WRITTEN TASKS:
1) Return the passage of the article on the Ontario Tory leadership vote word for word, starting with "The party uses" and going on through "under the rules.".
2) List every candidate for the party leadership named in the article on the Ontario Tory leadership vote.

Doug Ford probably won. Maybe it was Christine Elliott. But probably Doug Ford. The party didn’t know when it would know.

They couldn’t be sure they’d counted the votes accurately. Four hours after they were supposed to be done, the poor volunteer chairman of the Tory leadership election committee, Hartley Lefton, admitted defeat.

“There’s a review underway of an allocation for a certain list of electors that needs to be resolved,” he told loyalists who’d paid to be there for the announcement, in a ballroom at a hotel in Markham. We don’t know how long it’s going to take, he said. We’ll tell you who the new leader is “as soon as practically possible.”

Then the coup de grace: “Unfortunately, we do not have access to the hall any longer,” Lefton had to say. “Members, I ask you to please go home to await the results.”

The Tories in the room booed. Just as they’d booed Progressive Conservative caucus chair Lisa Thompson half an hour before, when she went up to stall for time.

The balloons stayed in the net above the ballroom. The bugles stayed unblown. The sacred oils stayed unsmeared on any foreheads. The party hasn’t picked a champion. Ex-MPP Frank Klees called for the party executives to resign.

Voting concluded Friday and the results were so close between veteran Christine Elliott and insurgent Doug Ford that fine technicalities in the counting mattered. Specifically, a technicality that had escaped the leadership-campaign organizers until it suddenly became important: Some of the ballots didn’t indicate which riding the voter lives in.

The party uses a weighted voting system to pick its leader: Each constituency in Ontario is accorded 100 points, divided up according to the percentage of votes each candidate wins there.

If the difference between Elliott and Ford had been thousands of votes, transmogrified into hundreds of points through the riding-by-riding calculator machine, it wouldn’t have mattered. But the difference is not thousands of votes, it’s hundreds — with, it’s rumoured, Elliott ahead slightly in raw votes, Ford ahead slightly in the points calculation that matters under the rules.

(The other two candidates, Tanya Granic Allen and Caroline Mulroney, finished out of the running.)

MATERIAL:
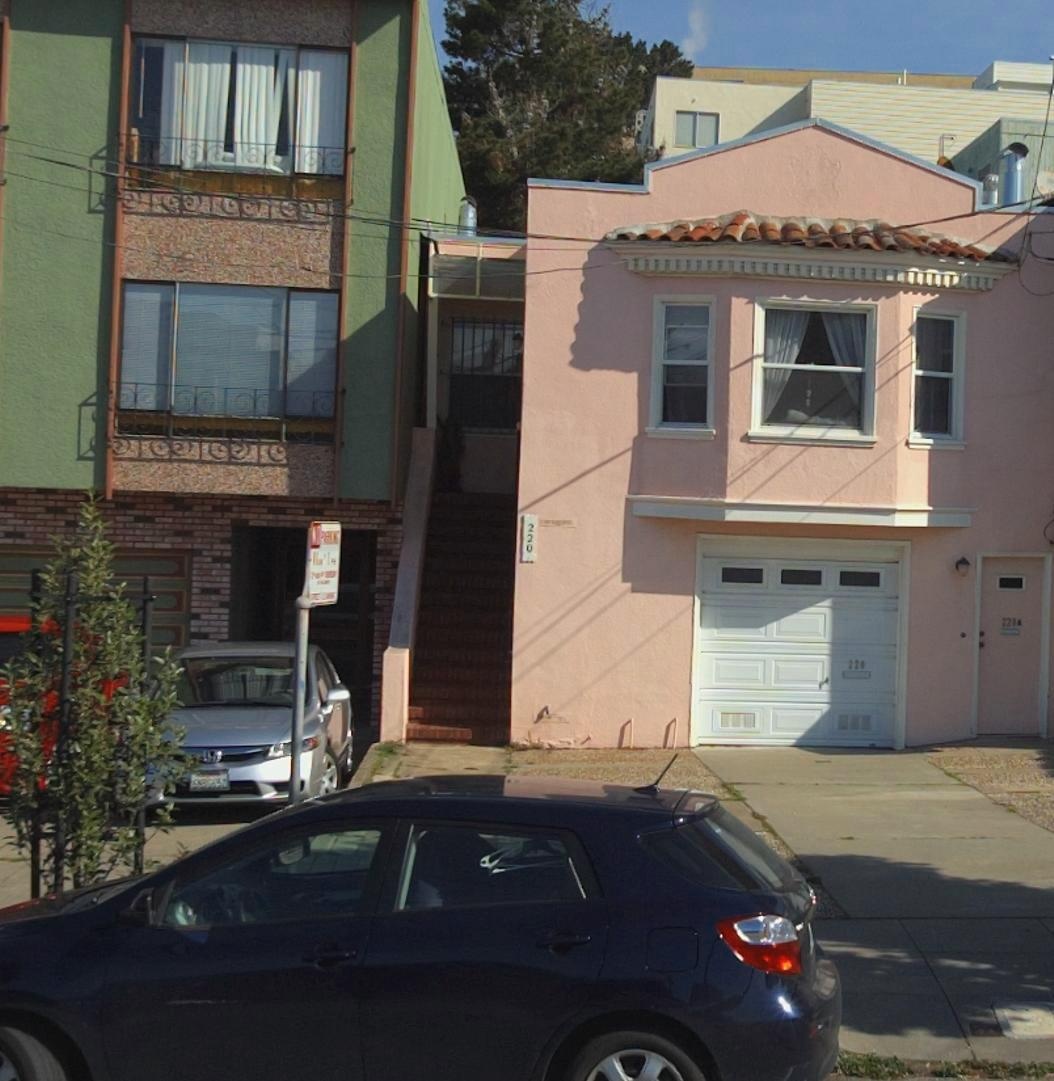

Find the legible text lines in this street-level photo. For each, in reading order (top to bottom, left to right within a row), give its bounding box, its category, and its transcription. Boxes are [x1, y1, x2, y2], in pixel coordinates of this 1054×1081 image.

[523, 520, 536, 556] StreetNumber: 220
[999, 616, 1024, 628] StreetNumber: 220A
[845, 657, 866, 672] StreetNumber: 220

SOLUTIONS BY TASK:
1)
The party uses a weighted voting system to pick its leader: Each constituency in Ontario is accorded 100 points, divided up according to the percentage of votes each candidate wins there.

If the difference between Elliott and Ford had been thousands of votes, transmogrified into hundreds of points through the riding-by-riding calculator machine, it wouldn’t have mattered. But the difference is not thousands of votes, it’s hundreds — with, it’s rumoured, Elliott ahead slightly in raw votes, Ford ahead slightly in the points calculation that matters under the rules.

2)
- Christine Elliott
- Doug Ford
- Tanya Granic Allen
- Caroline Mulroney